Die Nennung bestimmter Erzeugnisse oder Verfahren bzw. Ursprungsarten und Bezugsquellen von Produkten soll grundsätzlich vermieden werden. Nur ausnahmsweise kann davon abgesehen werden und zwar dann, wenn die geforderte Leistung dies rechtfertigt. Eine Rechtfertigung liegt dann vor, wenn die maßgebenden technischen und gestalterischen Anforderungen eine derartige Beschreibung notwendig machen. Aus den Ausschreibungsunterlagen muss sich ermitteln lassen, welche Kriterien bzw. Eigenschaften des genannten Produkts von besonderer Bedeutung sind. Das dient als Entscheidungsgrundlage bei der Beurteilung der „Gleichwertigkeit“. Die Ausschreibungsverstöße sind in dieser Frage aber vielfältig. Ab und zu wird versucht, durch die Textwahl in Ausschreibungen ein bestimmtes Produkt, ohne dass es ausdrücklich genannt wird, zu präferieren. Aber Vorsicht: Eine unzulässige Einschränkung des Wettbewerbs unter den Bietern kann aber auch dann gegeben sein, wenn zwar kein Produkt ausdrücklich benannt wird, aber die Leistungsbeschreibung ersichtlich auf ein Produkt zugeschnitten ist, was besonders deutlich wird, wenn die Texte des Leistungsverzeichnisses produktspezifischen Beschreibungen des Herstellers entnommen sind.

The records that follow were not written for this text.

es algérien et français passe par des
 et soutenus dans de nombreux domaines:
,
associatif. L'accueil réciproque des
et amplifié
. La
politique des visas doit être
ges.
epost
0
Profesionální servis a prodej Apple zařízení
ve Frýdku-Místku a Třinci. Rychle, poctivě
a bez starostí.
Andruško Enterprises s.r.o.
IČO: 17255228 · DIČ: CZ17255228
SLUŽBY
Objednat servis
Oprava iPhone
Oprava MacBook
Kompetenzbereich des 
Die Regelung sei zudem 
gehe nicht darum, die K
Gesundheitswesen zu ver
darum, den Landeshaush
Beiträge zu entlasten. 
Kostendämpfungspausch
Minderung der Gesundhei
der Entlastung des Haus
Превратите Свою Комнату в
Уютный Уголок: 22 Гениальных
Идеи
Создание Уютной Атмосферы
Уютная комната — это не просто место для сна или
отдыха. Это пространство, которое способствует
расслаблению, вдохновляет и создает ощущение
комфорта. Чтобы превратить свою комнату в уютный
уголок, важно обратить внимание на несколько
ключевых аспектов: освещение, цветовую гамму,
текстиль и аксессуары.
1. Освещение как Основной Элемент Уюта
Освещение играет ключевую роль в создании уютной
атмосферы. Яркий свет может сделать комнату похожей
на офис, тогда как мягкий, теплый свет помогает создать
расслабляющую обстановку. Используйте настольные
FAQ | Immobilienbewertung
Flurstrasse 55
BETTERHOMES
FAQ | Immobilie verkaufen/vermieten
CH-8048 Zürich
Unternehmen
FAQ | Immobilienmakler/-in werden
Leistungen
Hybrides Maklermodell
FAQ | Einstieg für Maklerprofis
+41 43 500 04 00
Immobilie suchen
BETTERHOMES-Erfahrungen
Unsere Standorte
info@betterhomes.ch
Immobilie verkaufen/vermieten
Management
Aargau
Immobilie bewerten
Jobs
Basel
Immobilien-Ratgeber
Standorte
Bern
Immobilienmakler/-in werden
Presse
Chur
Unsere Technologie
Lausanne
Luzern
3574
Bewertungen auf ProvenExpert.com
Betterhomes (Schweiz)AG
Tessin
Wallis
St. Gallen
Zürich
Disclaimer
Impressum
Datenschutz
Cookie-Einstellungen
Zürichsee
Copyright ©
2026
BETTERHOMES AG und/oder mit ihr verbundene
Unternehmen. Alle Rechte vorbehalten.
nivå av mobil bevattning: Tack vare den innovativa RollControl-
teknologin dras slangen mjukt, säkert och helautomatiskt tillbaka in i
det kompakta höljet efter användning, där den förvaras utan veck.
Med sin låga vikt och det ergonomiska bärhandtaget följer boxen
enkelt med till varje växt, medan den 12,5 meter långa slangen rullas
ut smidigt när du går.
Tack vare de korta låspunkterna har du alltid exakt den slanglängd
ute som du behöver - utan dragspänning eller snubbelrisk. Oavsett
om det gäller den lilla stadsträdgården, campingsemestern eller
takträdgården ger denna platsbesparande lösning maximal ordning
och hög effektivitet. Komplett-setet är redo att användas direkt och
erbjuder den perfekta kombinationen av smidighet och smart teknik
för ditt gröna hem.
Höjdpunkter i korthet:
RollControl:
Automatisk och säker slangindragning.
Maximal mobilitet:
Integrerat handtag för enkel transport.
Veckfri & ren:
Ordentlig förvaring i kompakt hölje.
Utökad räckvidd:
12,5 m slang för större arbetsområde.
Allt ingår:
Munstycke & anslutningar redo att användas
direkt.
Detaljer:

Wenn Kriterien oder Eigenschaften nicht genannt werden, wird die Wertung der Angebote in der Regel nur am Preis festgemacht. Es genügt nicht in der Ausschreibung auf die allgemeinen Wertungskriterien nach § 16, Abs. 6, Nr. 3 VOB/A (einwandfreie Ausführung, annehmbarstes Angebot, etc.) zu verweisen, wenn andere Kriterien als der niedrigste Preis herangezogen werden sollen. Wenn Kriterien oder Eigenschaften eines Produkts in der Ausschreibung benannt sind und an der Gleichwertigkeit angebotener Produkte Zweifel bestehen, liegt die Beweislast für die „Gleichwertigkeit“ beim Bieter. Markennamen dürfen nur dann verwendet werden, wenn die Beschreibung durch hinreichende, genaue, allgemein verständliche Bezeichnungen nicht möglich ist. In diesem Fall ist immer der Zusatz „oder gleichwertiger Art“ hinzuzufügen. Die Vergabekammer des Landes Berlin hat dazu vor einiger Zeit entschieden:
Ein Ausschreibungsverfahren ist wegen eines schweren Vergabeverstoßes aufzuheben, wenn in der öffentlichen Ausschreibung ein bestimmtes Markenprodukt verlangt wurde, ohne den Zusatz „oder gleichwertig“ zu verwenden. Die Gerichte stellen an die Gleichwertigkeit hohe Ansprüche. Vor einigen Jahren hat das Oberlandesgericht München entschieden: Allein durch die Schadenwahrscheinlichkeit wegen Abweichung vom Leistungsverzeichnis um nur 1 %, ist eine Gleichwertigkeit nicht mehr gegeben. Die Folge dieser Entscheidung war, dass der Einsatz dieser geringfügig abweichenden Produkte als Mangelhaftigkeit der Werkleistung beurteilt wurde.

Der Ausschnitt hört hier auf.